START Task input

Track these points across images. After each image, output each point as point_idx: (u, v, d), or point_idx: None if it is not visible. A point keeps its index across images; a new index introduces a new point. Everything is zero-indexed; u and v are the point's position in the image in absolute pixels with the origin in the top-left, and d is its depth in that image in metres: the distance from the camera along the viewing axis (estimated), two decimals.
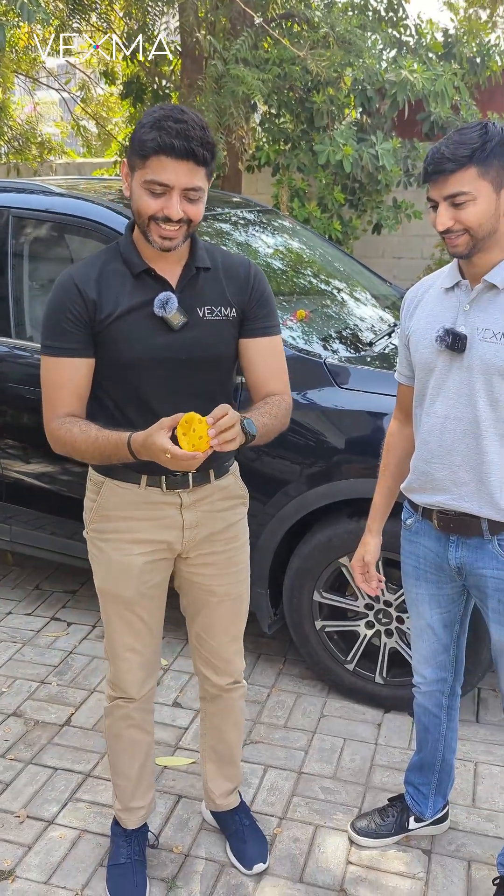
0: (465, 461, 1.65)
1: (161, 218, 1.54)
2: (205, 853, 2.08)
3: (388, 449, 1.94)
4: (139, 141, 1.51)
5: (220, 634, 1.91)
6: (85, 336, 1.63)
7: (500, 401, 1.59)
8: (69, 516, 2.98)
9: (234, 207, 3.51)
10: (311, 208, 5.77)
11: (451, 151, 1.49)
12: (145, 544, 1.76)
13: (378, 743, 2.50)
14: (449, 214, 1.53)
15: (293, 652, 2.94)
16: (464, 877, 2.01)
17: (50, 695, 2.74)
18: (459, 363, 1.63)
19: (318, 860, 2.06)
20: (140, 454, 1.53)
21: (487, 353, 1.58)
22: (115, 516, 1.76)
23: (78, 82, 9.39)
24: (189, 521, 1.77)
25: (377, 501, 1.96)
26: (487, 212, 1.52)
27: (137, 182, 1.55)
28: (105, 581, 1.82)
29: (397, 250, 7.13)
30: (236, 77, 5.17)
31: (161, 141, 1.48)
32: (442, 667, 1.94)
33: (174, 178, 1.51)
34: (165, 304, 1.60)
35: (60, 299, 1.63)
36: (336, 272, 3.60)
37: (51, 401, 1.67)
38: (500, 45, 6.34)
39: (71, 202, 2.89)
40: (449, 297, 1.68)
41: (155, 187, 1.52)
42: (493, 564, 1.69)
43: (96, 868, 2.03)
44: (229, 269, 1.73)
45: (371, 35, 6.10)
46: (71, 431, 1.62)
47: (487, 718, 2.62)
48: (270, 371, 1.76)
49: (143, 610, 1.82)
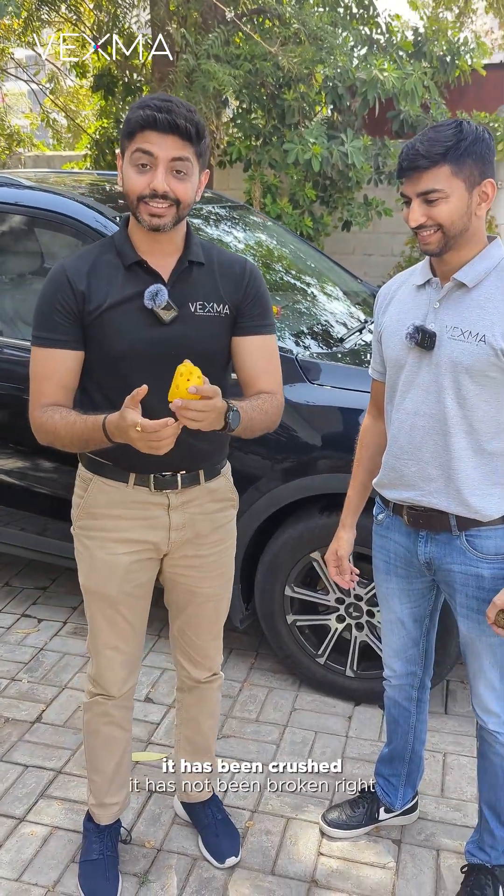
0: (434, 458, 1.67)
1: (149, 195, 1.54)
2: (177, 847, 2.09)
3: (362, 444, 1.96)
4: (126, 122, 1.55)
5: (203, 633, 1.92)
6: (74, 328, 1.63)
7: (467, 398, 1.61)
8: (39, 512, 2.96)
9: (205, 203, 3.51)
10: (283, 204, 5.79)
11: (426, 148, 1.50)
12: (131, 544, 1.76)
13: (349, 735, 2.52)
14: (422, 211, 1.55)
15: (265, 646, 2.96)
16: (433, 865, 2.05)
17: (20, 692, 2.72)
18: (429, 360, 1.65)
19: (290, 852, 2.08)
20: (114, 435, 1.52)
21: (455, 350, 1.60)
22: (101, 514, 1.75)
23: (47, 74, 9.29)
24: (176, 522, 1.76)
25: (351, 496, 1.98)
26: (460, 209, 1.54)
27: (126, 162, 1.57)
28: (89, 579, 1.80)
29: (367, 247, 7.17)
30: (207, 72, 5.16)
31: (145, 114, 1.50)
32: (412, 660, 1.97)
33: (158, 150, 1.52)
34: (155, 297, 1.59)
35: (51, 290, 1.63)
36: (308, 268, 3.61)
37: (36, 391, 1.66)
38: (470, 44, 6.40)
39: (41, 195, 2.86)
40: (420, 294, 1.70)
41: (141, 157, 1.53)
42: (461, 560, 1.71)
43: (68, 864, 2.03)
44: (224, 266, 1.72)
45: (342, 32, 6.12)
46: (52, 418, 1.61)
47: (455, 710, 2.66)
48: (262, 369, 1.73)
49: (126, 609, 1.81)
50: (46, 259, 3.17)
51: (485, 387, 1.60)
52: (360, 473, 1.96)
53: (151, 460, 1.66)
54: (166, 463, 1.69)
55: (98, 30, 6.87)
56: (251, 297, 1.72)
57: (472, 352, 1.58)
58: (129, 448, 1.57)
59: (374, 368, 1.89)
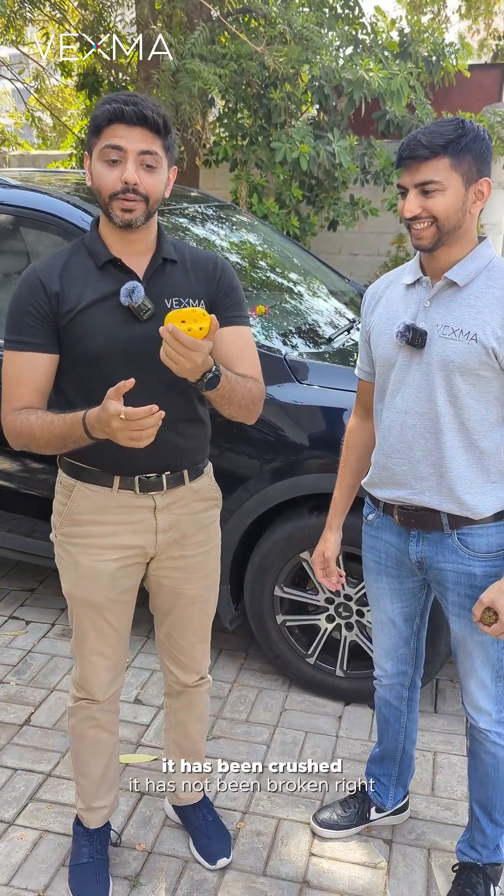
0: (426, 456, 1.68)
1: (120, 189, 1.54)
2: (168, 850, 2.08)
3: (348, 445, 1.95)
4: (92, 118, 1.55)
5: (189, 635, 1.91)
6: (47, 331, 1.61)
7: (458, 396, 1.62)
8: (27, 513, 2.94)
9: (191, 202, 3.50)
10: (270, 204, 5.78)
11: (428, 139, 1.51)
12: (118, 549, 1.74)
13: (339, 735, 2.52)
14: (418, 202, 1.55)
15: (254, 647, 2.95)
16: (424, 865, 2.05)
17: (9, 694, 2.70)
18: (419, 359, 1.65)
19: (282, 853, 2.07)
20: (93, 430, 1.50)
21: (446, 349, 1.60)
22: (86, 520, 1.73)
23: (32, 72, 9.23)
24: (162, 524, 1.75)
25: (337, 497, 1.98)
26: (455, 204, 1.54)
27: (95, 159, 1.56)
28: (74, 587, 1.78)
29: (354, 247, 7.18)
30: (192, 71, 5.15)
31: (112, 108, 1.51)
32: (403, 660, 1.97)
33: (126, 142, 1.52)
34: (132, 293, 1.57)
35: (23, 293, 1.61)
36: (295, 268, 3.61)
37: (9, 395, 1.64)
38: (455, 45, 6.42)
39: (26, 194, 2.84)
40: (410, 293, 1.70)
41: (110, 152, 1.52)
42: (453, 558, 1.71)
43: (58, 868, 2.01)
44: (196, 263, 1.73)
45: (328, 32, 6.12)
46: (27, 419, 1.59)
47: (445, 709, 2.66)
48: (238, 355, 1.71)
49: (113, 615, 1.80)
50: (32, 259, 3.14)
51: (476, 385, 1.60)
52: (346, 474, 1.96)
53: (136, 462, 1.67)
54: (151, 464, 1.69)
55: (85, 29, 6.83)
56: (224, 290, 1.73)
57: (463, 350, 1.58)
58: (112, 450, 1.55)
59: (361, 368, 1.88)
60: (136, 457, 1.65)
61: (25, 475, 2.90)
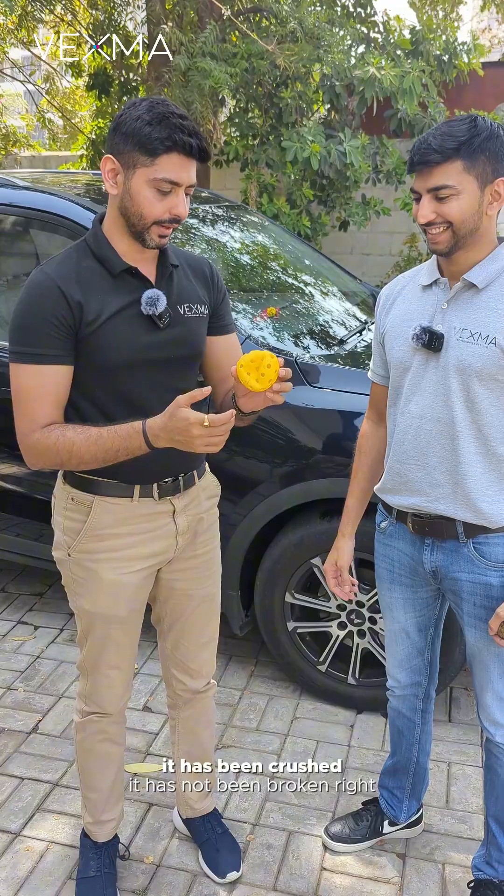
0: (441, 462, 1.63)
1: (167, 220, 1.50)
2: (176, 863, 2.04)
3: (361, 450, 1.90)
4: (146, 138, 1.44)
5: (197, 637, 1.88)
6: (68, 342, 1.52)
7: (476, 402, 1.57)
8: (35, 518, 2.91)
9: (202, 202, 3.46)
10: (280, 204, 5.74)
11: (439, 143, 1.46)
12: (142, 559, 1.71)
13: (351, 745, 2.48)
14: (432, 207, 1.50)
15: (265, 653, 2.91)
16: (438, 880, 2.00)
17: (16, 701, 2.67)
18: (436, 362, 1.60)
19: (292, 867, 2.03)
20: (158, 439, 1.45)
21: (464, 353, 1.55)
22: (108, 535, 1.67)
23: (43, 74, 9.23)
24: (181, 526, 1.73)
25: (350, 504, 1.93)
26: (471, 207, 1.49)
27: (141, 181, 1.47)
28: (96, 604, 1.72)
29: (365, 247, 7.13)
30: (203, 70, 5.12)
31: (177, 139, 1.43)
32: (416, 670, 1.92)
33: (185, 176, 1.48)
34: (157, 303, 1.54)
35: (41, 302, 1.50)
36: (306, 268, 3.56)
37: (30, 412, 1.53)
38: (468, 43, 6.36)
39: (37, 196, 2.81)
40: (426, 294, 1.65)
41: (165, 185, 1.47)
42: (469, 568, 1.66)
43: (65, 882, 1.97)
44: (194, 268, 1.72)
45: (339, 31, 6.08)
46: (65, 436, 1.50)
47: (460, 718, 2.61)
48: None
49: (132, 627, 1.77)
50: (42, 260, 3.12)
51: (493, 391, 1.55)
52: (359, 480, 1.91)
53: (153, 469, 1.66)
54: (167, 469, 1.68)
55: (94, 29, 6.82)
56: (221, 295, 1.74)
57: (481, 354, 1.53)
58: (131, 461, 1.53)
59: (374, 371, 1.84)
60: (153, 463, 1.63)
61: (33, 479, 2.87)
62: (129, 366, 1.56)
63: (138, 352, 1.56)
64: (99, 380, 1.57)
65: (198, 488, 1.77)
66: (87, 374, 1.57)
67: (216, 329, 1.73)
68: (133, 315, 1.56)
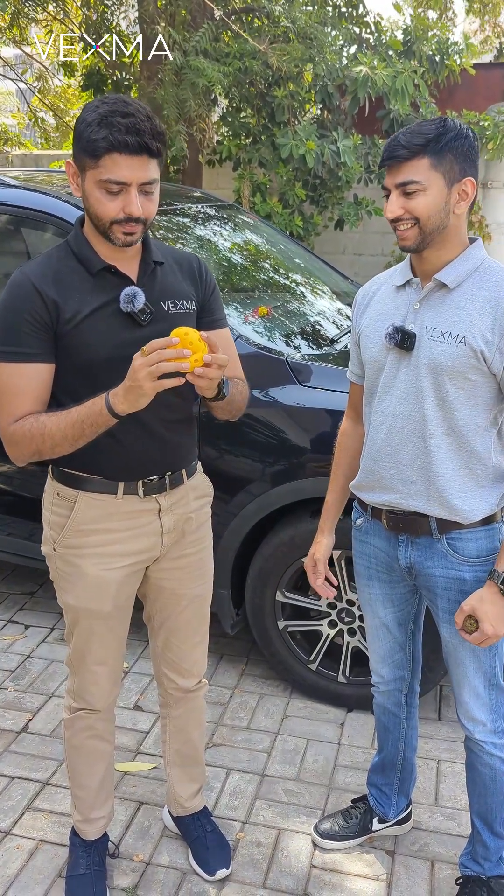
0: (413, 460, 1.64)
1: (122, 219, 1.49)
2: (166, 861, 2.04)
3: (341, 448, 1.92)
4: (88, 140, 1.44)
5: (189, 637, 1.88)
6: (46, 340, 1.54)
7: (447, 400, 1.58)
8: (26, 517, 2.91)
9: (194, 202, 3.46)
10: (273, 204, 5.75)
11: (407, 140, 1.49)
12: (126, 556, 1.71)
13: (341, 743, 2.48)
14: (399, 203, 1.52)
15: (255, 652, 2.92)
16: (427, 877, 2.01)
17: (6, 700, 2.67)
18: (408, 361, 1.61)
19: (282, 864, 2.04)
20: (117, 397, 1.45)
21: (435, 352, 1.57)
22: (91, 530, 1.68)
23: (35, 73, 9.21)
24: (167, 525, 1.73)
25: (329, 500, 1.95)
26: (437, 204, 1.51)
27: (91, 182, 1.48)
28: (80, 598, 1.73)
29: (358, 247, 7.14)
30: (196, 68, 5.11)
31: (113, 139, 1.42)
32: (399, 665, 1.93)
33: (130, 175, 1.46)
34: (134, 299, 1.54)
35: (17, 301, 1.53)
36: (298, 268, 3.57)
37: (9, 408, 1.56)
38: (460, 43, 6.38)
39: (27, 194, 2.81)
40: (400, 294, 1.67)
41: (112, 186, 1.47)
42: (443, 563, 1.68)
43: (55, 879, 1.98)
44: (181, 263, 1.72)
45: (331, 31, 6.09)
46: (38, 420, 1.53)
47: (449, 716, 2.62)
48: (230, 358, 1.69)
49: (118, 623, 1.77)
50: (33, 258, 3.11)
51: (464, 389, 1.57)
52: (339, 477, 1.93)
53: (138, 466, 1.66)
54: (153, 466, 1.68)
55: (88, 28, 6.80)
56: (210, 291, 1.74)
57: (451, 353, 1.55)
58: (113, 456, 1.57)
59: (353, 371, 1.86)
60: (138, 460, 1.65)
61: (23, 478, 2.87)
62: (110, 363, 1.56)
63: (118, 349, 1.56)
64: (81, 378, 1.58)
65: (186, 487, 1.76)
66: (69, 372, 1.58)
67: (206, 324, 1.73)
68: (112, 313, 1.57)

END Task input

> **Problem to solve**: Your answer should be the lines above from the one containing "11: (451, 151, 1.49)" through the one containing "29: (397, 250, 7.13)", copied exactly and with both ends kept.

> **Output for this exercise**:
11: (451, 151, 1.49)
12: (145, 544, 1.76)
13: (378, 743, 2.50)
14: (449, 214, 1.53)
15: (293, 652, 2.94)
16: (464, 877, 2.01)
17: (50, 695, 2.74)
18: (459, 363, 1.63)
19: (318, 860, 2.06)
20: (140, 454, 1.53)
21: (487, 353, 1.58)
22: (115, 516, 1.76)
23: (78, 82, 9.39)
24: (189, 521, 1.77)
25: (377, 501, 1.96)
26: (487, 212, 1.52)
27: (137, 182, 1.55)
28: (105, 581, 1.82)
29: (397, 250, 7.13)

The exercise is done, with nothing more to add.